Monday, November 22, 2010

Hungry

When my son was nine months old, I took him to the doctor. I was panicked. Worried. Confused. "He won't eat!!" I exclaimed. "nothing! Just breastmilk!"

The doctor paused, as if waiting for me to state the actual problem.

"He won't eat! He spits everything out! Or gags! He's nine months old! Shouldn't he be eating by now? I've been trying for three months!"

The doctor said ... "is he healthy? Is he growing?" When the answer was yes, she merely shrugged. "Some babies don't eat at six months. Some take longer. He's fine."

And indeed he was fine.
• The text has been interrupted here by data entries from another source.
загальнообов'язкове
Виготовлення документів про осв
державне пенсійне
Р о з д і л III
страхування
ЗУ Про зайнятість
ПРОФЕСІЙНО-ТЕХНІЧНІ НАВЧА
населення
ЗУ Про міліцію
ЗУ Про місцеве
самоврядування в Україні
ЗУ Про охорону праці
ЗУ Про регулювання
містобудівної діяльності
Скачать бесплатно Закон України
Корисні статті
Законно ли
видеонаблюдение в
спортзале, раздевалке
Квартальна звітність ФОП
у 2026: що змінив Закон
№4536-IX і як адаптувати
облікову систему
And still is, and in fact is a good eater by preschooler standards. But he didn't willingly ingest solid food until he was 10 months old, and didn't get significant calories from solid food until a year old. He was over 20 pounds by that point. Heck he was 19 pounds at 4 months. Nine months in I would eat brownies every day and still lose weight which sounds like bliss until you are faced with the reality of trying desperately to nourish yourself as your body struggles to satisfy the relentless hunger of a growing baby. The constant constant hunger. The tiredness. The inability to do anything without the baby because he / she will not eat anything and I cannot pump.

My daughter is now staring down seven months old. Despite a promising start -- showing interest in food as I ate, wanting to touch it, making chewing motions -- she too has rejected all attempts to introduce other foods. This weekend after a molecule of avocado went in her mouth without her grimacing, I attempted less than half a babyspoonful and she then gagged so much I had to seize her from her highchair ... And then the gagging made her vomit all over the floor. Spectacularly.

Unsurprisingly, despite the fact that my daughter is far smaller than my son, I found myself this weekend in the kitchen eating cookies / yogurt / crackers mounded with hummus / apples by the fistful. I've even (gross!!) been eating Nutella by the spoonful which is not only gross but puzzling given normally I hate Nutella (yes I realize that's weird).

It seems altogether likely that March will roll around before she deigns to let the tempting morsels I lovingly prepare for her cross her lips, and the next three months may well be a fury of gobbling on my part. It's fine. I knew this was possible, even likely. And being able to eat ANYTHING is a delight I admit. And how else will I get my work wardrobe to fit again?

But man. It sucks to lie in bed two hours after dinner with a growling stomach, thinking only of what I get to eat next. I'm SO HUNGRY!!!